Crain’s reports that they “found ten sales of Trump units in the past eight months where the sellers sold for less than they paid for the unit, and one where they sold for more than they paid for the unit,” meaning that losses among investors at Trump properties are growing, which doesn’t bode well for the potential of future investments. A Chicago condo at Trump’s property recently sold for about 51 percent of what the seller originally spent, marking a huge loss.

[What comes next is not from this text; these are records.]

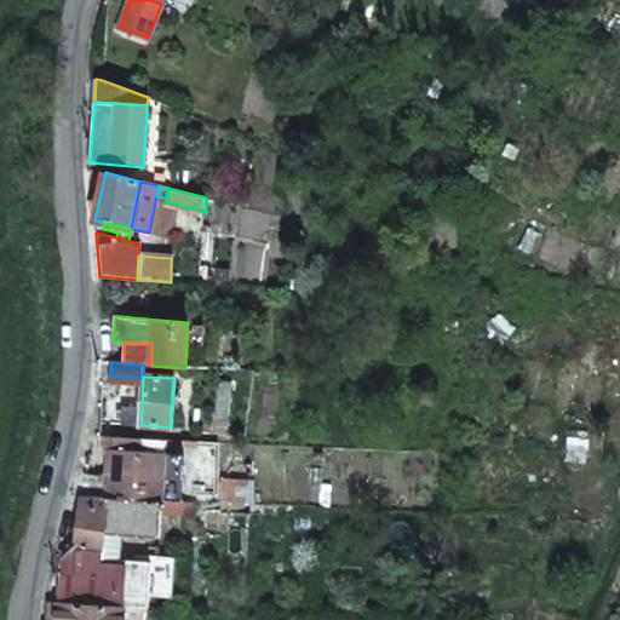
[(124,407),(122,425),(141,425),(142,408),(124,407)]
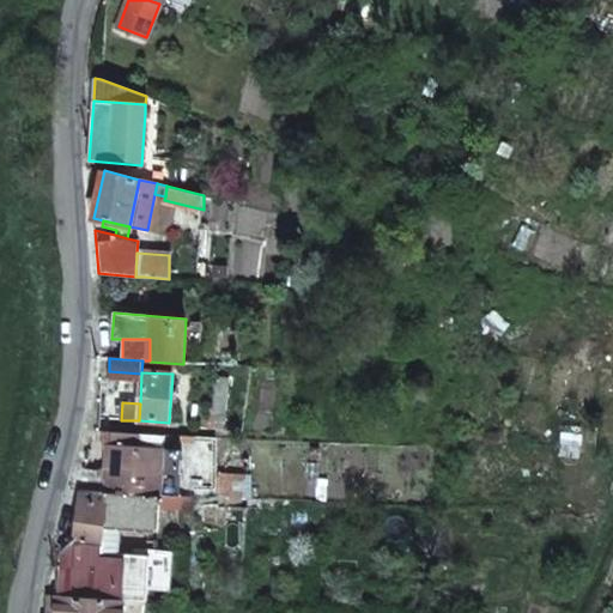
[(109,432),(104,492),(161,497),(165,435),(109,432)]
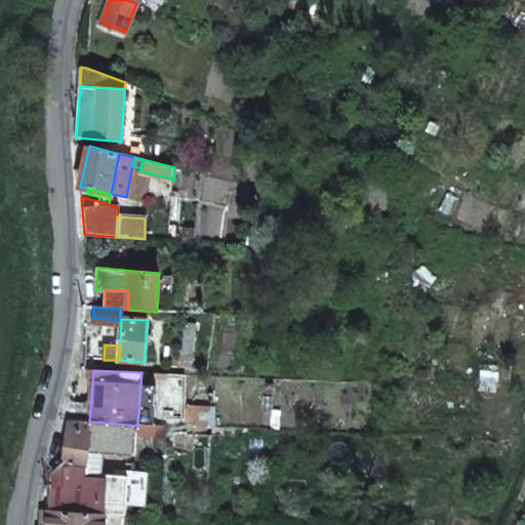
[(72,402),(69,419),(84,421),(84,420),(85,410),(83,403),(72,402)]
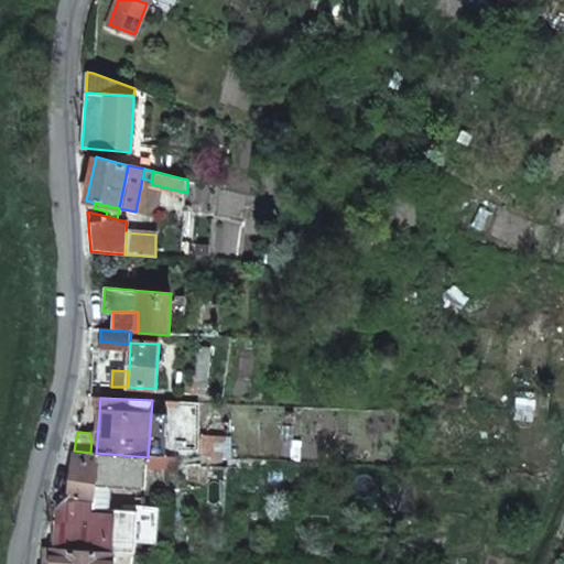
[(199,441),(198,457),(228,458),(230,443),(199,441)]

This month, The Wall Street Journal reported that Vornado Realty Trust was considering buying out or otherwise eliminating the Trump Organization’s stakes in two profitable office buildings in San Francisco and Manhattan, respectively. Both buildings have higher individual yearly net operating incomes than other cornerstone Trump properties like New York’s Trump Tower.

Trump has faced increasing criticism as the disastrous effects of his presidency have piled up. After the Capitol rioting last month that he inspired with his lie that the 2020 presidential election was rigged for Joe Biden, banks in New York and Florida moved to sever their ties with Trump.